*** Opening of Supplied records ***

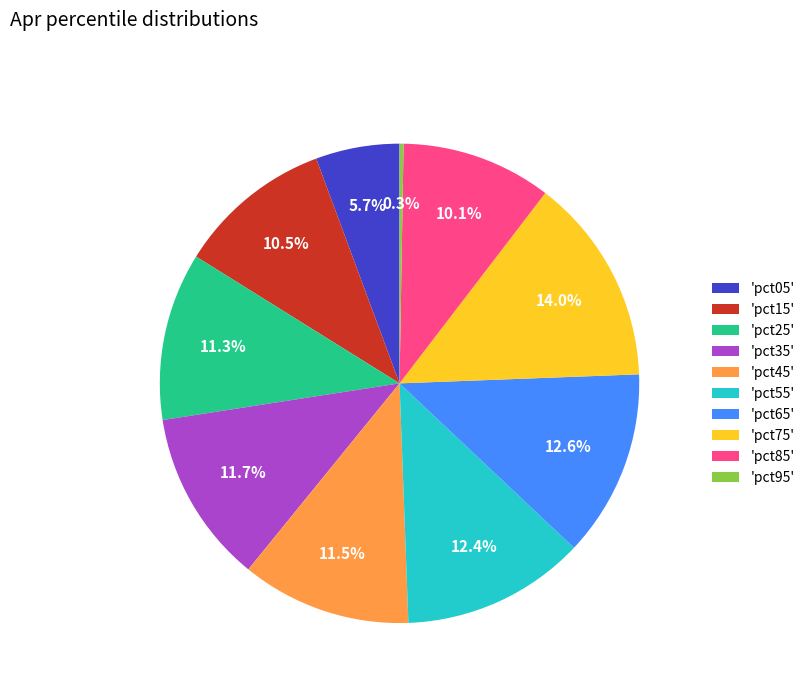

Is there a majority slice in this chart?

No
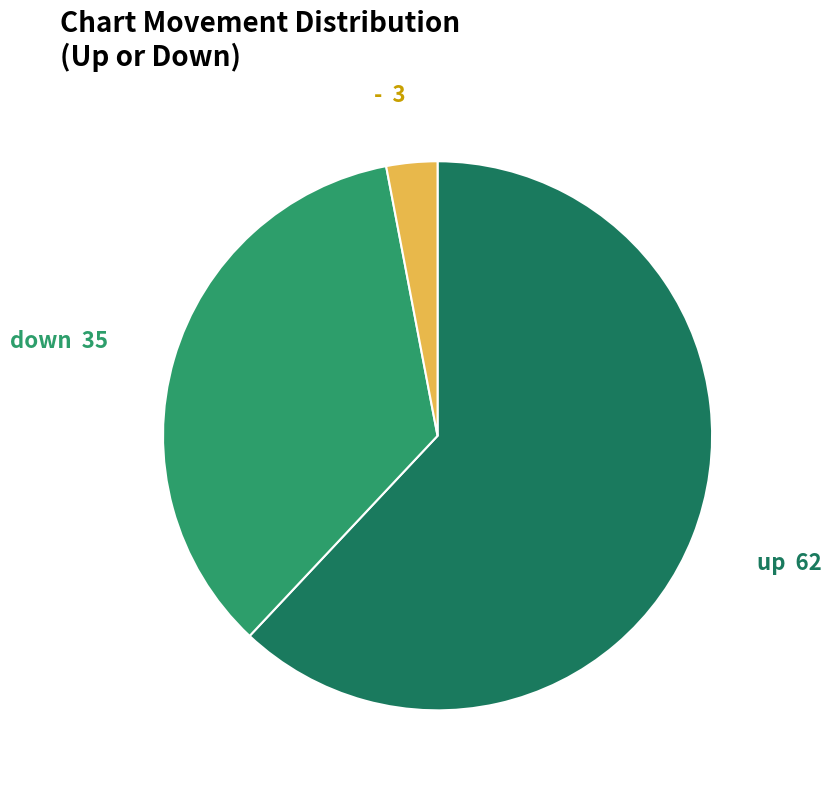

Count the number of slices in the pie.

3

*** Close of Supplied records ***
*** Opening of Supplied records ***

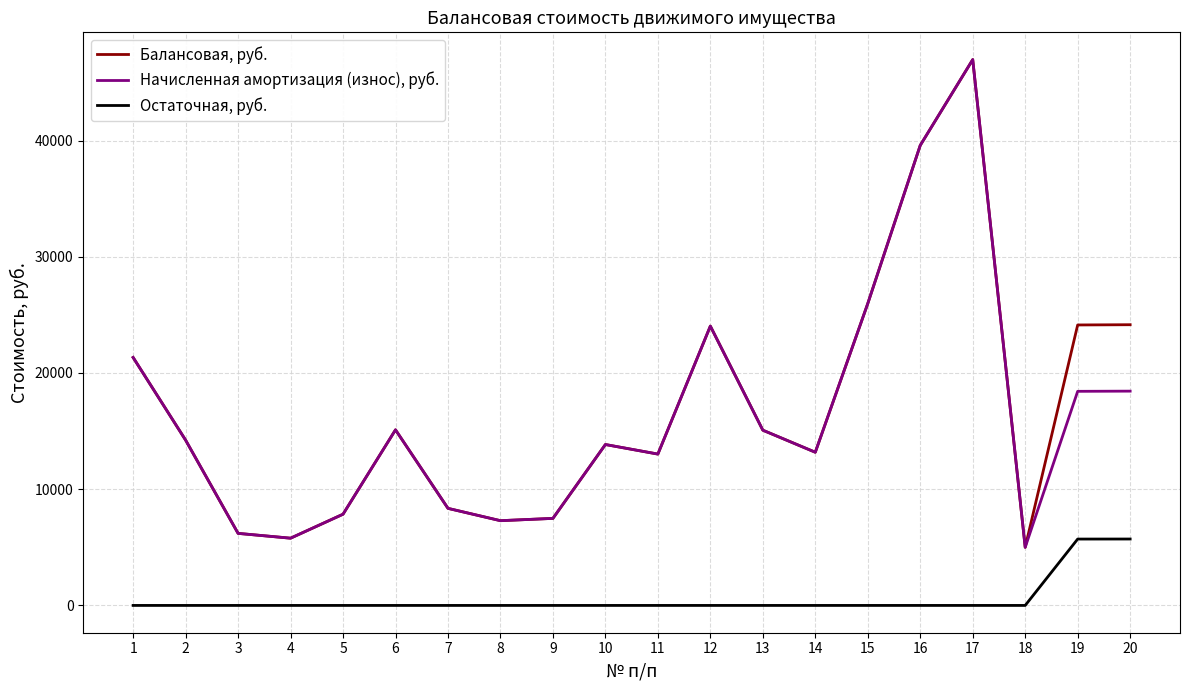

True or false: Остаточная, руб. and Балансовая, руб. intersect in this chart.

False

*** Close of Supplied records ***

Write out, word for word, the items from the line containing "Is there a majority slice in this chart?" up to and including the line containing "Count the number of slices in the pie.". Leave the pictures out of your copy.

Task result →
Is there a majority slice in this chart?

No

Count the number of slices in the pie.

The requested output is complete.